In Österreich ist nach dem ersten Austrian Social Forum in Hallein nun ein zweites in Linz geplant. Wie bewertest du die politische Rolle des ASF in Österreich? Was für Perspektiven sollten hier aufgebaut werden?

Als Aktivistin der Sozialforenbewegung bewerte ich die politische Rolle des ASF als bedeutend und wichtig, klar. Nie hätte es in Österreich eine derart breite Aktivierung gegen den Krieg gegeben, wären hier nicht die unterschiedlichen Gruppen/AktivistInnen tätig gewesen. Diese Antikriegsbewegung ist nur ein Indiz für die Mobilisierungsfähigkeit dieser Bewegung. Allerdings muss auf Perspektive eine Verbreiterung der Bewegung gelingen, nicht nur, was die Anzahl der Personen/Gruppen anbelangt, sondern auch was die Verbreiterung des Diskurses anbelangt (Brechen der neoliberalen Hegemonie...)

Können die Sozialforen etwas über europäische und internationale Aktionstage hinaus bewirken? Besteht im ESF die Ambition darüber hinaus in Europa eine gestalterische politische Kraft im Sinne demokratischer Partizipation zu werden und wie soll sich diese Kraft konstituieren?

Ja doch: Über die absolut wichtigen Aktionstage hinaus gibt es ja die unzähligen Vernetzungen und Informationsflüsse. Ohne Sozialforen würden die EisenbahnerInnen-Gewerkschaften etwa alleine gegen die Zerschlagung der ÖBB mobilisieren und die bürgerliche Politik und Presse würde dies als "Verteidigung des Besitzstandes" diffamieren. Mit ESF/ASF gibt es ein verbreitertes Wissen um die Auswirkungen neoliberaler Politik, das etwa über ÖH’s oder SchülerInnenvertretungen auch die "KundInnen" der ÖBB erreicht. Zur Frage der demokratischen Partizipation: Das ESF kann meines Erachtens keine "Partei" oder auch kein Wahlbündnis werden. Allerdings werden sich die zu wählenden Parteien überlegen müssen, wie sie mit einer immer größer werdenden Gruppe von KritikerInnen der neoliberalen Politik umgehen, d.h. ich glaube, aktuell kann die Sozialforenbewegung Druck auf die Parteien (bezüglich Inhalten und Bündnissen) ausüben.

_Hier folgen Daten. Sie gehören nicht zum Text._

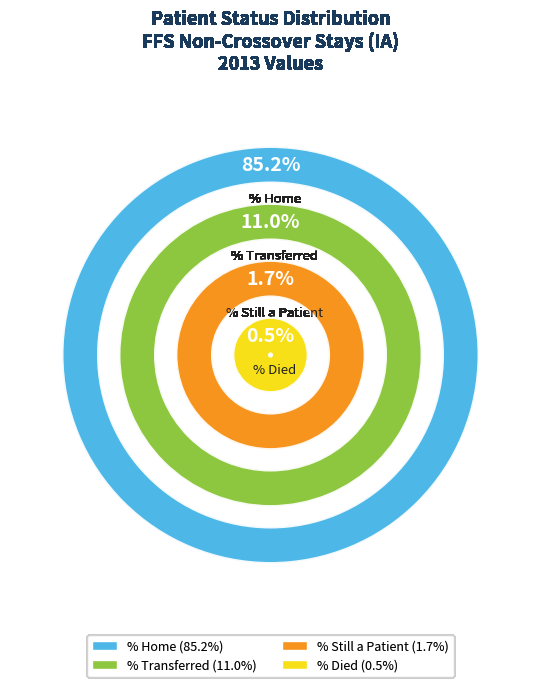

What is the change in value from % Home to % Transferred?

-74.2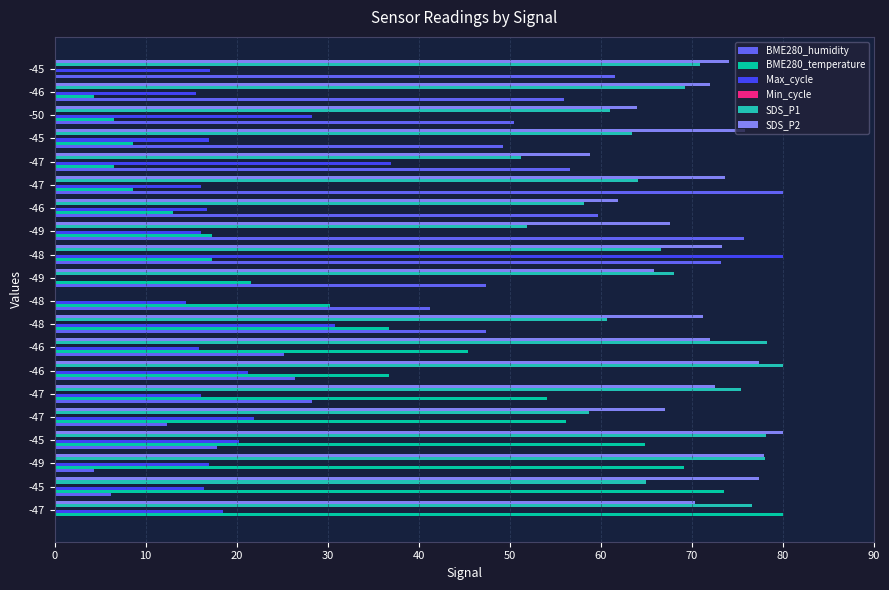

How many series are shown in this chart?

5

Das ESF in Paris stand im Zeichen gegen Sozialabbau und Privatisierung. Auch in Österreich führen unter anderen die Gewerkschaften dagegen einen Kampf, der aber gegen die allmähliche Aushöhlung des Sozialstaates und das Vordringen neoliberaler Konzepte wenig auszurichten scheint. Welche Rolle können hier die Sozialforen spielen?

Unter den TeilnehmerInnen des ESF/ASF herrschte große Einigkeit, dass die Privatisierung des Gesundheitssystems, der Bildung oder die Zerschlagung öffentlicher Transportsysteme, wie derzeit auch von der österreichischen Regierung geplant, unakzeptabel sind. Die Sozialforen können dazu beitragen, dass aus den momentanen "Arbeitskämpfen" der Gewerkschaften wirkliche politische Streiks werden, indem sie den Widerstand von den Betrieben auf die Straßen und Plätze bis hin in ländliche Regionen ausdehnen.